- _TASK PROMPT_
Reproduce every one of the records below word for word, keeping each line in its original order and form.

Stored records
# # #

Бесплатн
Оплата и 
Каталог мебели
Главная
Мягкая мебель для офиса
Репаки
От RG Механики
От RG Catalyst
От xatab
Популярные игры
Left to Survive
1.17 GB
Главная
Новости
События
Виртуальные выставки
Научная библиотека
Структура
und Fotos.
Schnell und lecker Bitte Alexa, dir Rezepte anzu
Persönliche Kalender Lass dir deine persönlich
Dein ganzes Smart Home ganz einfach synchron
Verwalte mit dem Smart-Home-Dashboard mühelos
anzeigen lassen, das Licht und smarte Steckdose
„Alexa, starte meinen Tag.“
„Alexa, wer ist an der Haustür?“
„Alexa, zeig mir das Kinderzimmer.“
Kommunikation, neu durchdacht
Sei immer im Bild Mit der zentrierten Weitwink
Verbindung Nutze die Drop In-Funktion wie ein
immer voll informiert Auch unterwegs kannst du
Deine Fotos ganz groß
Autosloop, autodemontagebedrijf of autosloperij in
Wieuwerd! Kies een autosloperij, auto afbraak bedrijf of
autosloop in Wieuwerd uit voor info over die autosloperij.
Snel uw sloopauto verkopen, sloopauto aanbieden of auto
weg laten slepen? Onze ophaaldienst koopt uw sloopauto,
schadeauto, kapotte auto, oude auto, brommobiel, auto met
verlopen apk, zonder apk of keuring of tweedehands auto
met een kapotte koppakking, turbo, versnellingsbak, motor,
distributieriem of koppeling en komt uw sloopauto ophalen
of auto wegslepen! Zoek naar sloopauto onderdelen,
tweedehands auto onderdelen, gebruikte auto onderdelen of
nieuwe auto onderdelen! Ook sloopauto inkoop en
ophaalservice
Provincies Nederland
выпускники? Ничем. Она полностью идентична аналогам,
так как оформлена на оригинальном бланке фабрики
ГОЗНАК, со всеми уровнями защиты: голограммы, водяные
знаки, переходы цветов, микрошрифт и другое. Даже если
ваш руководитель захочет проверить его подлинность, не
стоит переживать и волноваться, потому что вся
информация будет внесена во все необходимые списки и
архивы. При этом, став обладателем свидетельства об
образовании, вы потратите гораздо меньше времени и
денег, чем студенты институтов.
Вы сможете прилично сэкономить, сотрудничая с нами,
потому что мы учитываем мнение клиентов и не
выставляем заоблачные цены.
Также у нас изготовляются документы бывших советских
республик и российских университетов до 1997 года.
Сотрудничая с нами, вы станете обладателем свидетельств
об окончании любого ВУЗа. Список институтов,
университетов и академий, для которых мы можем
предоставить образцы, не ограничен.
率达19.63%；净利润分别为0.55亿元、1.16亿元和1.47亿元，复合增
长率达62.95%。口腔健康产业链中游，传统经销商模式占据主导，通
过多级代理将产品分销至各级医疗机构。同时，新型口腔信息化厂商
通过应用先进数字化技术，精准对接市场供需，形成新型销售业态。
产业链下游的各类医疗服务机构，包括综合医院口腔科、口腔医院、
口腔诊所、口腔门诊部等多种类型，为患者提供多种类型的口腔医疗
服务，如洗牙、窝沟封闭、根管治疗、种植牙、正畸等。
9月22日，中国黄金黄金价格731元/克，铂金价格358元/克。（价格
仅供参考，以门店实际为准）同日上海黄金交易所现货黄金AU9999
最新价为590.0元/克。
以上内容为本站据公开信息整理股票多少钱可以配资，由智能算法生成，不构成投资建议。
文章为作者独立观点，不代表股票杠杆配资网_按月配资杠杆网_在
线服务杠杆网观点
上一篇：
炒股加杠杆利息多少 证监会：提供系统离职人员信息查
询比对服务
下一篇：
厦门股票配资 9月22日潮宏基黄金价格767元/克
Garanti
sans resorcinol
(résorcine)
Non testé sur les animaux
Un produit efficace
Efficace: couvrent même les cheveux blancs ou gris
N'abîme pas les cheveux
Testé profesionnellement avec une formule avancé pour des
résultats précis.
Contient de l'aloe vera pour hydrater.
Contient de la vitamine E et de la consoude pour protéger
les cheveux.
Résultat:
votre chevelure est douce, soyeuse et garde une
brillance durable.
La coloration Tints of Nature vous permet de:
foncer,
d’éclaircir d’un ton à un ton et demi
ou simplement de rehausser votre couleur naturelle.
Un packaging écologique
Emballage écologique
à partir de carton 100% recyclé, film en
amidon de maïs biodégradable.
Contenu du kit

# # #

- _RESPONSE TO THIS TASK_
Бесплатн
Оплата и 
Каталог мебели
Главная
Мягкая мебель для офиса
Репаки
От RG Механики
От RG Catalyst
От xatab
Популярные игры
Left to Survive
1.17 GB
Главная
Новости
События
Виртуальные выставки
Научная библиотека
Структура
und Fotos.
Schnell und lecker Bitte Alexa, dir Rezepte anzu
Persönliche Kalender Lass dir deine persönlich
Dein ganzes Smart Home ganz einfach synchron
Verwalte mit dem Smart-Home-Dashboard mühelos
anzeigen lassen, das Licht und smarte Steckdose
„Alexa, starte meinen Tag.“
„Alexa, wer ist an der Haustür?“
„Alexa, zeig mir das Kinderzimmer.“
Kommunikation, neu durchdacht
Sei immer im Bild Mit der zentrierten Weitwink
Verbindung Nutze die Drop In-Funktion wie ein
immer voll informiert Auch unterwegs kannst du
Deine Fotos ganz groß
Autosloop, autodemontagebedrijf of autosloperij in
Wieuwerd! Kies een autosloperij, auto afbraak bedrijf of
autosloop in Wieuwerd uit voor info over die autosloperij.
Snel uw sloopauto verkopen, sloopauto aanbieden of auto
weg laten slepen? Onze ophaaldienst koopt uw sloopauto,
schadeauto, kapotte auto, oude auto, brommobiel, auto met
verlopen apk, zonder apk of keuring of tweedehands auto
met een kapotte koppakking, turbo, versnellingsbak, motor,
distributieriem of koppeling en komt uw sloopauto ophalen
of auto wegslepen! Zoek naar sloopauto onderdelen,
tweedehands auto onderdelen, gebruikte auto onderdelen of
nieuwe auto onderdelen! Ook sloopauto inkoop en
ophaalservice
Provincies Nederland
выпускники? Ничем. Она полностью идентична аналогам,
так как оформлена на оригинальном бланке фабрики
ГОЗНАК, со всеми уровнями защиты: голограммы, водяные
знаки, переходы цветов, микрошрифт и другое. Даже если
ваш руководитель захочет проверить его подлинность, не
стоит переживать и волноваться, потому что вся
информация будет внесена во все необходимые списки и
архивы. При этом, став обладателем свидетельства об
образовании, вы потратите гораздо меньше времени и
денег, чем студенты институтов.
Вы сможете прилично сэкономить, сотрудничая с нами,
потому что мы учитываем мнение клиентов и не
выставляем заоблачные цены.
Также у нас изготовляются документы бывших советских
республик и российских университетов до 1997 года.
Сотрудничая с нами, вы станете обладателем свидетельств
об окончании любого ВУЗа. Список институтов,
университетов и академий, для которых мы можем
предоставить образцы, не ограничен.
率达19.63%；净利润分别为0.55亿元、1.16亿元和1.47亿元，复合增
长率达62.95%。口腔健康产业链中游，传统经销商模式占据主导，通
过多级代理将产品分销至各级医疗机构。同时，新型口腔信息化厂商
通过应用先进数字化技术，精准对接市场供需，形成新型销售业态。
产业链下游的各类医疗服务机构，包括综合医院口腔科、口腔医院、
口腔诊所、口腔门诊部等多种类型，为患者提供多种类型的口腔医疗
服务，如洗牙、窝沟封闭、根管治疗、种植牙、正畸等。
9月22日，中国黄金黄金价格731元/克，铂金价格358元/克。（价格
仅供参考，以门店实际为准）同日上海黄金交易所现货黄金AU9999
最新价为590.0元/克。
以上内容为本站据公开信息整理股票多少钱可以配资，由智能算法生成，不构成投资建议。
文章为作者独立观点，不代表股票杠杆配资网_按月配资杠杆网_在
线服务杠杆网观点
上一篇：
炒股加杠杆利息多少 证监会：提供系统离职人员信息查
询比对服务
下一篇：
厦门股票配资 9月22日潮宏基黄金价格767元/克
Garanti
sans resorcinol
(résorcine)
Non testé sur les animaux
Un produit efficace
Efficace: couvrent même les cheveux blancs ou gris
N'abîme pas les cheveux
Testé profesionnellement avec une formule avancé pour des
résultats précis.
Contient de l'aloe vera pour hydrater.
Contient de la vitamine E et de la consoude pour protéger
les cheveux.
Résultat:
votre chevelure est douce, soyeuse et garde une
brillance durable.
La coloration Tints of Nature vous permet de:
foncer,
d’éclaircir d’un ton à un ton et demi
ou simplement de rehausser votre couleur naturelle.
Un packaging écologique
Emballage écologique
à partir de carton 100% recyclé, film en
amidon de maïs biodégradable.
Contenu du kit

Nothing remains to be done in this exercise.